▸ SHORT PROBLEM 1: List every line of the records that contains the string "alto", matching its case exactly.

==== TEXT SHOWN

“Spring”

Here is the good news: it’s a bit warmer and a bit lighter and the election is over which means that once we get past the reassessment (should he. shouldn’t she, why didn’t they, disagreements of family and caste)  we shall not have to have every newscast dominated by an ersatz update. fish11
If politics is now in a new era of inclusion, could perhaps pollsters, pundits and political assessors expand their group to include soothsayers, card readers and future predictions based on coffee grounds ?  There is a lot of bad coffee around, this would be a good use for it.

I am not good at spring.greenman3 (2)
People are endlessly hopeful about spring.  One day’s sunshine and it’s all bare arms and white linen.    Whatever happened to “caste not a clout till May is out” ?
A warm spring day is a thing of wonder, tiny green shoots, softer light, birds billing and cooing, a gentle breeze on the face.  It’s about hope and people like their hope topped up, refilled and refreshed.

An anxious type, I spend spring trying to second guess the weather and getting it wrong.
I nearly hugged a young woman I don’t know the other day when she said she hardly ever got it right, too many clothes for the cold morning or not enough to come home in, she felt a fool.

========
==== RECORDS FOR THE TASK

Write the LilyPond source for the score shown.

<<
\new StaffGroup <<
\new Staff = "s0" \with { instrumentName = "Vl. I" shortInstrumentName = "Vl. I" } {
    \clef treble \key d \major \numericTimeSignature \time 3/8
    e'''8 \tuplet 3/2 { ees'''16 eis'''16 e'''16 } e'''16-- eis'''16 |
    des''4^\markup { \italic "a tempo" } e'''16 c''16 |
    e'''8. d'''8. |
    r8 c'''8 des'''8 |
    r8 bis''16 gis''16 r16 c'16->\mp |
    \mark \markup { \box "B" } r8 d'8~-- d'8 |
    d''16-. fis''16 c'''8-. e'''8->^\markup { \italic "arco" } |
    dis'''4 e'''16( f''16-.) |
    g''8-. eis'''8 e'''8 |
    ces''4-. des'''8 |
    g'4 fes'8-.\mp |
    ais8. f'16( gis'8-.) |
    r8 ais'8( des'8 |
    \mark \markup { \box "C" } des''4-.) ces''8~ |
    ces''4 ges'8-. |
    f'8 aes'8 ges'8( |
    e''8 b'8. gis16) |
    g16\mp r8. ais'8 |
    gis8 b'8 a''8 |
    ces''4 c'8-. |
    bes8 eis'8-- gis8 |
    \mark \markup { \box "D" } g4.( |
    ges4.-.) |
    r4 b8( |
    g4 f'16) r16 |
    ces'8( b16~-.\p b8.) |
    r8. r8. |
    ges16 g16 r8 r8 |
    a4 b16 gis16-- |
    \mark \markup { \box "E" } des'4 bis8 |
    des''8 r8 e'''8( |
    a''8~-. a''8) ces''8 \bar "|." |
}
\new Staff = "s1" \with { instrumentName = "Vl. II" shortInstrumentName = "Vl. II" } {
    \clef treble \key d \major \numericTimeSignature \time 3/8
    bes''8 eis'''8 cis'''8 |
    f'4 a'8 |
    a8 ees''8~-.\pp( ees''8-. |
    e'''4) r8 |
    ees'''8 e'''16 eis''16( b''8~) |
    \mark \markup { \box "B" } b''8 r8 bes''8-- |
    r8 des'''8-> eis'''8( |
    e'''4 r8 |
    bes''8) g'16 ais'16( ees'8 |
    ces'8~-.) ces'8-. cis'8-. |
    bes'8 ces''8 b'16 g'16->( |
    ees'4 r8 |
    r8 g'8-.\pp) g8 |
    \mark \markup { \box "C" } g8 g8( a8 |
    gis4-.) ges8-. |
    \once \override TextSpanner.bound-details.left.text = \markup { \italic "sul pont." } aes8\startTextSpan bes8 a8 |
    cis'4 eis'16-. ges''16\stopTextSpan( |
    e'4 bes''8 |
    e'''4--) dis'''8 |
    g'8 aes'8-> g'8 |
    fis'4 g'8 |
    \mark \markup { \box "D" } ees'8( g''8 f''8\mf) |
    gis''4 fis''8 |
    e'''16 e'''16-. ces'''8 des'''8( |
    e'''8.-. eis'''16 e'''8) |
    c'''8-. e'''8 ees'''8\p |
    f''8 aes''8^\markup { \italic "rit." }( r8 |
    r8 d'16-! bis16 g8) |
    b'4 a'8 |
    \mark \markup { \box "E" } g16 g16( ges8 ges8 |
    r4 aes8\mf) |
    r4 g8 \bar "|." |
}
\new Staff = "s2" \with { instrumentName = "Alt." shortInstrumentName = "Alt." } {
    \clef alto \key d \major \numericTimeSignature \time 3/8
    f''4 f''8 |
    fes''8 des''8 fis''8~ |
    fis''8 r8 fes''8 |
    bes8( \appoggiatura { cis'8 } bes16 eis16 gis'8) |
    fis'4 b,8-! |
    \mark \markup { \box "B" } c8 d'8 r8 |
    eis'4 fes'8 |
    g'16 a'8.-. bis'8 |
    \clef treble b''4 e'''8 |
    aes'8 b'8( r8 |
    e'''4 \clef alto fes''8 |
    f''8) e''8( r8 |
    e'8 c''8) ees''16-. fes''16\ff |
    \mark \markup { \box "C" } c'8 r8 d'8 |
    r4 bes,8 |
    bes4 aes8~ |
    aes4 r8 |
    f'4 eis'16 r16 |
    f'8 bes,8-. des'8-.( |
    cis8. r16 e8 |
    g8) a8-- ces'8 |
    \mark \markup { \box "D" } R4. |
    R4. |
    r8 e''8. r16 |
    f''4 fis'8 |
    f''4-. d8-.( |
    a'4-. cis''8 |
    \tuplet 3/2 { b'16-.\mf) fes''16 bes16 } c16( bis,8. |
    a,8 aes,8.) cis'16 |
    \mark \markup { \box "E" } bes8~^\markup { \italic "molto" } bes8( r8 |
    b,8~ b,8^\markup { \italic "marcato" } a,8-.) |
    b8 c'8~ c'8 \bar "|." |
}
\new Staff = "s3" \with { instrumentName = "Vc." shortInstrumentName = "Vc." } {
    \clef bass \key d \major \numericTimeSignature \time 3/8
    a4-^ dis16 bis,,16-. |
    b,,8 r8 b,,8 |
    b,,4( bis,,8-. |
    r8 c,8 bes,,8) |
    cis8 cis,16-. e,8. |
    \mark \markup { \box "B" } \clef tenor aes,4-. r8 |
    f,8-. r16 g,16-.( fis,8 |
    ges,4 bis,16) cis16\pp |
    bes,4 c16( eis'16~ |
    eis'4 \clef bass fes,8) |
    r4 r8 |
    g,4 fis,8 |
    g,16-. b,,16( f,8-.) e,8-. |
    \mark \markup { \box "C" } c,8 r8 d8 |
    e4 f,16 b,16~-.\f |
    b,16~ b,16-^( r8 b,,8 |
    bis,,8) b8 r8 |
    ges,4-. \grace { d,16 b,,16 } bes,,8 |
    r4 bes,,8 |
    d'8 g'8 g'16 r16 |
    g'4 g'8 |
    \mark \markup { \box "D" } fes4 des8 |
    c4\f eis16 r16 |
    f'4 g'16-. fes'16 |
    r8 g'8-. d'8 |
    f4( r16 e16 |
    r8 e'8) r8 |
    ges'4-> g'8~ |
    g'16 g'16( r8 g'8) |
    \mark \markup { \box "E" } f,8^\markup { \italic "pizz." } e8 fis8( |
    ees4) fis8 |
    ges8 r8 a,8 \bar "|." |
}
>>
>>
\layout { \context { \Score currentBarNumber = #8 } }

========

▸ SHORT PROBLEM 2: In the text on spring, what does the writer say they spend spring doing?

▸ WRITTEN RESPONSE 1:
    \clef alto \key d \major \numericTimeSignature \time 3/8
    e'''4 \clef alto fes''8 |

▸ WRITTEN RESPONSE 2: Trying to second guess the weather and getting it wrong.